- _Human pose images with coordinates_
'''
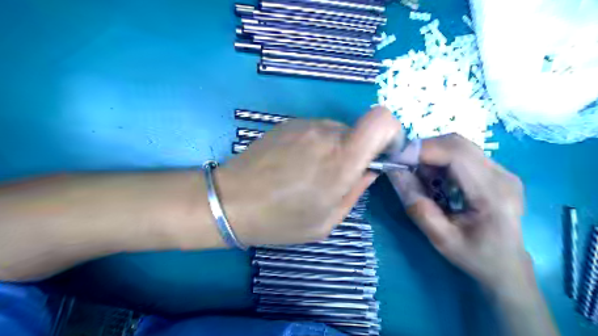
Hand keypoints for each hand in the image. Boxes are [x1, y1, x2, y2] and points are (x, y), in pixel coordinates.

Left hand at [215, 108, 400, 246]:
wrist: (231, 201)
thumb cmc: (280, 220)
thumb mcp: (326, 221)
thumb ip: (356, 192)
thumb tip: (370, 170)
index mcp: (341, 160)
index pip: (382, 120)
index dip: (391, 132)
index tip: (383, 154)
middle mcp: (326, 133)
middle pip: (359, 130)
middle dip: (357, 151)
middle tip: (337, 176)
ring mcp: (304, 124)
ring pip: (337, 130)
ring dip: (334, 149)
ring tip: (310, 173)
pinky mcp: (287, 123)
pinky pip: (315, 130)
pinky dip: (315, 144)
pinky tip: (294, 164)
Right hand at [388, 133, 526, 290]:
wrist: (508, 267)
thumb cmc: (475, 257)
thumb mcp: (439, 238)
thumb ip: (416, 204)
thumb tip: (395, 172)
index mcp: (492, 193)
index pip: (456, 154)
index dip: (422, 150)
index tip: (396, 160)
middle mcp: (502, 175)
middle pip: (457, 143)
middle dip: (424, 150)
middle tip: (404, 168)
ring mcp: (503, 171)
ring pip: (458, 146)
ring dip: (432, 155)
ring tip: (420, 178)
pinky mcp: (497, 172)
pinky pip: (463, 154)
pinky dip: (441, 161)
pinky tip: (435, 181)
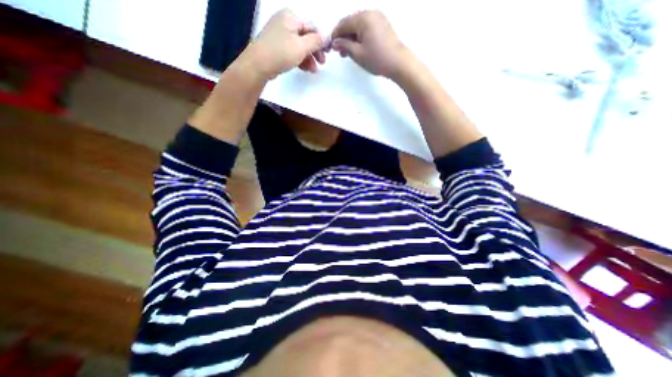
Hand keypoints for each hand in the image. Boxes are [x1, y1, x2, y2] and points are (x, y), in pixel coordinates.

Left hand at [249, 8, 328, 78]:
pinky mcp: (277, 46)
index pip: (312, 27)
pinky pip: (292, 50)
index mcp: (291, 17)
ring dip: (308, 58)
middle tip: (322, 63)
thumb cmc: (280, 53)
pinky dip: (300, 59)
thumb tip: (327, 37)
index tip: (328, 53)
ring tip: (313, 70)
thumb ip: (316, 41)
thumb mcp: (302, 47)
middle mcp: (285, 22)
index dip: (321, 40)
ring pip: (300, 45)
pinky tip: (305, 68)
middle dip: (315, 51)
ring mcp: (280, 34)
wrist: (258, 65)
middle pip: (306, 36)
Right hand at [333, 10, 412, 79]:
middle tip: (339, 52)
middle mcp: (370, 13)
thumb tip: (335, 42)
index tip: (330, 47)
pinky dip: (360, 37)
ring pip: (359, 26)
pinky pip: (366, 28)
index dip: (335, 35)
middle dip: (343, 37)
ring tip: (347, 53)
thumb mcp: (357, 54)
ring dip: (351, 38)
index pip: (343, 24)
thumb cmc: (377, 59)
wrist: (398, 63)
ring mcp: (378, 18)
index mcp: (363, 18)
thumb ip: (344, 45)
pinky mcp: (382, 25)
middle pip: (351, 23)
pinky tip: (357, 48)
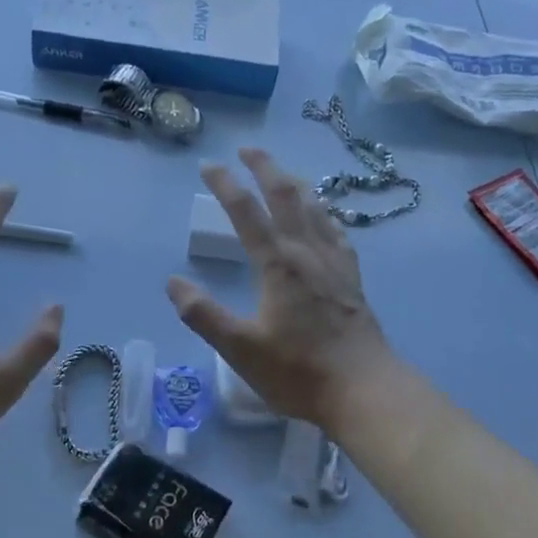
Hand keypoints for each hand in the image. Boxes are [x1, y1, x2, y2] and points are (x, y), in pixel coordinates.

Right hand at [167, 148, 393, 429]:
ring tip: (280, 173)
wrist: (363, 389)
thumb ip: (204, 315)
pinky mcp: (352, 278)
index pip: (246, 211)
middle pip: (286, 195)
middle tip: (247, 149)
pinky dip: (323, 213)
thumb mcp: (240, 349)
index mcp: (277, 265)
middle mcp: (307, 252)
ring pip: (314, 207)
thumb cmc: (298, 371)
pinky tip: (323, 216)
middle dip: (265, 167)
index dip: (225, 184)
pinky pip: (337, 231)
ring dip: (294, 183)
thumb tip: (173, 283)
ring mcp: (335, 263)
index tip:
'''
- _Directions_
Go down the entries above from the line containing "ring mcp: (378, 18)" to the line containing "thumb ip: (204, 315)" and write out each line exactly, leaving pictures out.

- _Finished task_
ring mcp: (378, 18)
index mcp: (363, 18)
thumb ip: (344, 45)
pinky mcp: (382, 25)
middle pip: (351, 23)
pinky tip: (357, 48)
Hand keypoints for each hand in the image. Boxes are [x1, y1, x2, y2] and points are (x, y), in pixel coordinates.

Right hand at [167, 148, 393, 429]:
ring tip: (280, 173)
wrist: (363, 389)
thumb ip: (204, 315)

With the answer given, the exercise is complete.